It was a big galaxy, and Fred certainly had the money and time to travel. But, he was a homebody. “Why travel six jumpgates to visit the Torreele Mega-Mart.” Fred remarked to anyone who’d listen, “when I can buy the same vac-packs here on Goss I?”
Fred played his part in the local economy. He retired from running a major Aegis Aerospace manufacturing plant and hung his own shingle. “Don’t Get Dead, Repairs by Fred,” said the sign on his repair hangar. “Named by my grandson,” Fred told everyone who visited his shop.
It’s pretty clear CIG has decided inter-system communications won’t be instant in the Star Citizen universe. Chatroll comments from CIG folks, interviews given by Chris Roberts, recent fiction, and even the Writer’s Guides have all outlined a communication system that breaks down over distance – or at least has to travel in delayed burst packets to get from one solar system to another.
This has huge economic impacts, obviously. It means exchanges will be no larger than a single solar system. After all, you can’t have a regional exchange when price and transaction information takes 30 minutes to travel between systems.
I understand why CIG chose this. It’s much easier to code, though it will increase economy management and monitoring complexity on the back end. The contract module will be much simpler. NPC behavior is easier to model and control, too. Given CIG is staring at a huge task list, it makes perfect sense why they’d chose the shorter path.
The biggest drawback to system-level exchanges are they greatly encourage players to break immersion by Alt+Tabbing to third party web sites. CIG’s chosen communication standard makes price information for adjacent systems unavailable in the game. This does not mean those prices will be unavailable to players. It only means players will Alt+Tab to view those prices on a third-party website set up by enterprising Star Citizen fans.
Anyone who has played EVE is very familiar with this. If you haven’t played EVE, head over to EVE‑Central.com and check out their offerings. While the data are not perfect, the EVE experience indicates any serious Star Citizen economy participant will use similar sites before risking space travel and profits.
Sites like EVE-Central.com cannot be stopped, of course, so CIG has to figure out ways to entice players to retain immersion and not Alt+Tab out to third-party sites.
I’ve already written about one strategy – the local live auction (Going once, Going twice, SOLD!). Price data from a local auction ages rapidly, to the point it would be useless after only a few days – longer if the local auctions are heavily populated by NPCs with narrow price guidance, shorter if the local auctions are dominated by human players.

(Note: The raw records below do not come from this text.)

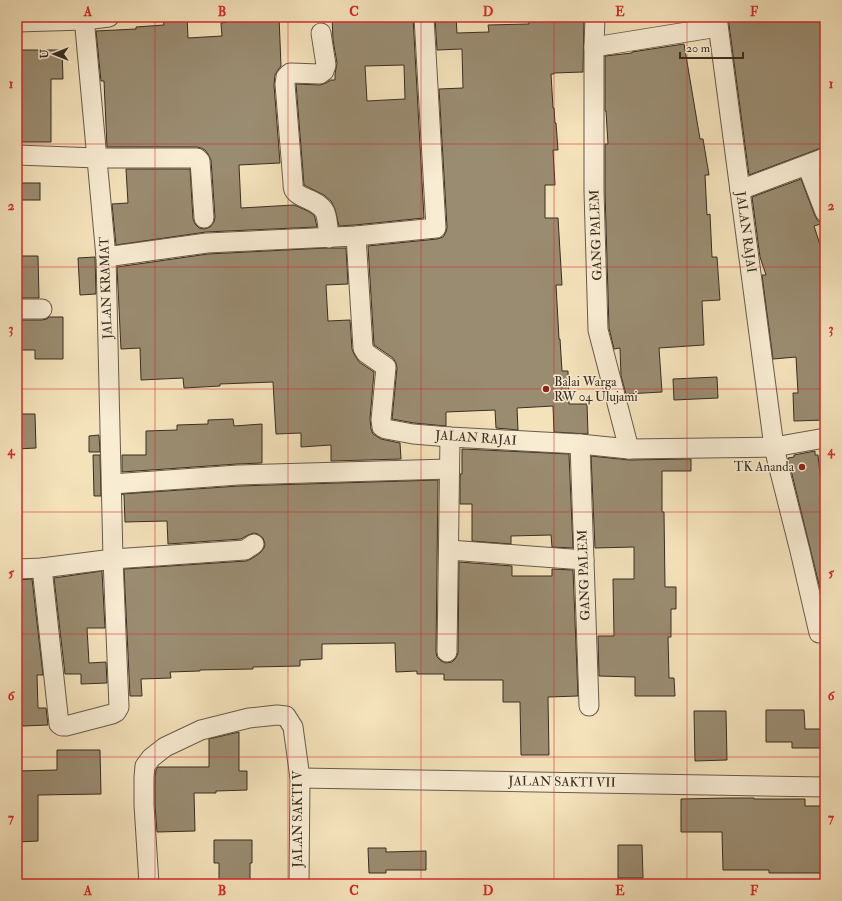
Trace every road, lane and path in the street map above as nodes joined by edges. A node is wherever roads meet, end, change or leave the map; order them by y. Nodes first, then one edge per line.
1 (109, 17) edge
2 (424, 17) edge
3 (596, 17) edge
4 (84, 19) edge
5 (17, 22) edge
6 (717, 22) edge
7 (321, 33) dead end
8 (594, 47) junction
9 (17, 155) edge
10 (97, 158) junction
11 (825, 158) edge
12 (807, 165) junction
13 (740, 190) junction
14 (825, 212) edge
15 (204, 218) dead end
16 (356, 236) junction
17 (329, 238) junction
18 (106, 257) junction
19 (17, 309) edge
20 (42, 309) dead end
21 (450, 437) junction
22 (825, 438) edge
23 (580, 444) junction
24 (774, 447) junction
25 (629, 449) junction
26 (449, 469) junction
27 (112, 484) junction
28 (254, 544) dead end
29 (448, 550) junction
30 (113, 559) junction
31 (584, 560) junction
32 (42, 568) junction
33 (17, 569) edge
34 (819, 633) dead end
35 (448, 652) dead end
36 (589, 706) dead end
37 (300, 778) junction
38 (825, 787) edge
39 (149, 884) edge
40 (299, 884) edge

1 - 4 street
2 - 16 street
3 - 8 street, GANG PALEM
4 - 5 street
4 - 10 street, JALAN KRAMAT
6 - 8 street
6 - 13 street, JALAN RAJAI
7 - 17 street
8 - 25 street, GANG PALEM
9 - 10 street
10 - 15 street
10 - 18 street, JALAN KRAMAT
11 - 12 street
12 - 13 street
12 - 14 street
13 - 24 street, JALAN RAJAI
16 - 17 street
16 - 21 street, JALAN RAJAI
17 - 18 street
18 - 27 street, JALAN KRAMAT
19 - 20 street
21 - 23 street, JALAN RAJAI
21 - 26 street
22 - 24 street, JALAN RAJAI
23 - 25 street, JALAN RAJAI
23 - 31 street, GANG PALEM
24 - 25 street, JALAN RAJAI
24 - 34 street
26 - 27 street
26 - 29 street
27 - 30 street, JALAN KRAMAT
28 - 30 street
29 - 31 street
29 - 35 street
30 - 32 street
30 - 32 street, JALAN KRAMAT
31 - 36 street, GANG PALEM
32 - 33 street
37 - 38 street, JALAN SAKTI VII
37 - 39 street, JALAN SAKTI V
37 - 40 street, JALAN SAKTI V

With predominantly human participants, auction prices are highly variable. They depend on supply and demand conditions persisting only for the length of a single auction. Coding NPC auction participants will be a matter of some art. Not only will they need to have boundary ranges for bids, those ranges will need to be sensitive to the number of participants in any given auction, the number of different sellers of a particular good, and the number of bidders for a particular good. Then you have to toss some randomization factor in so bidding against NPCs doesn’t become completely predictable and, well, gameable.
I originally envisioned local auctions as a way to encourage local commerce in a regional exchange system. They can help entice players to remain immersed, however. The imperfect price discovery (and demand ruled by human frailty) I described in the original blog post could be a powerful tool enticing players to retain immersion. A well-designed local auction house system would have a nice side benefit of making third party price site less reliable, reducing immersion-breaking Alt+Tabbing.
Limited-time local specials are another strategy. Every system will have its own commercial media, all of which will carry advertisements. Our friend Fred could, on a slow afternoon, advertise 20% off engine repairs for that afternoon. If you’re in the system, you’re going to be able to take advantage of this offer. If you’re not, you won’t. The short duration of this sort of limited-time local offer makes price data less useful on any third party site due to lags in updating.
CIG will have to do more to monitor “economic alts” under the system-limited exchange approach. One way to defeat the game feature of hiding prices via slow communications is create an alt account and place that character on another planet. I expect any serious player to have many economic alts, one on every major trading planet.
CIG, for many reasons including economic reasons, will need to control (prevent) trading between alt accounts. It’s game breaking, for example, to allow a Citizen alt to share the same goodies (ships and money) with a Pirate alt. If a player’s alts can do commerce with each other, it breaks most of the rationale behind system-limited exchanges. There wouldn’t be any price discovery risk, just travel risk.
There were always going to be third-party websites specializing in Star Citizen economic information. Even with a galaxy-wide exchange, sites would spring up with hints for the most profitable trades. CIG’s apparent decision to use system‑limited exchanges doesn’t change this.
Given CIG’s desire for players to retain immersion, I expect much of the early thinking about the game economy design to revolve around strategies to keep players in the game instead of Alt+Tabbing out to get their economic information. Making certain those features don’t just end up being annoying will be a significant balancing act.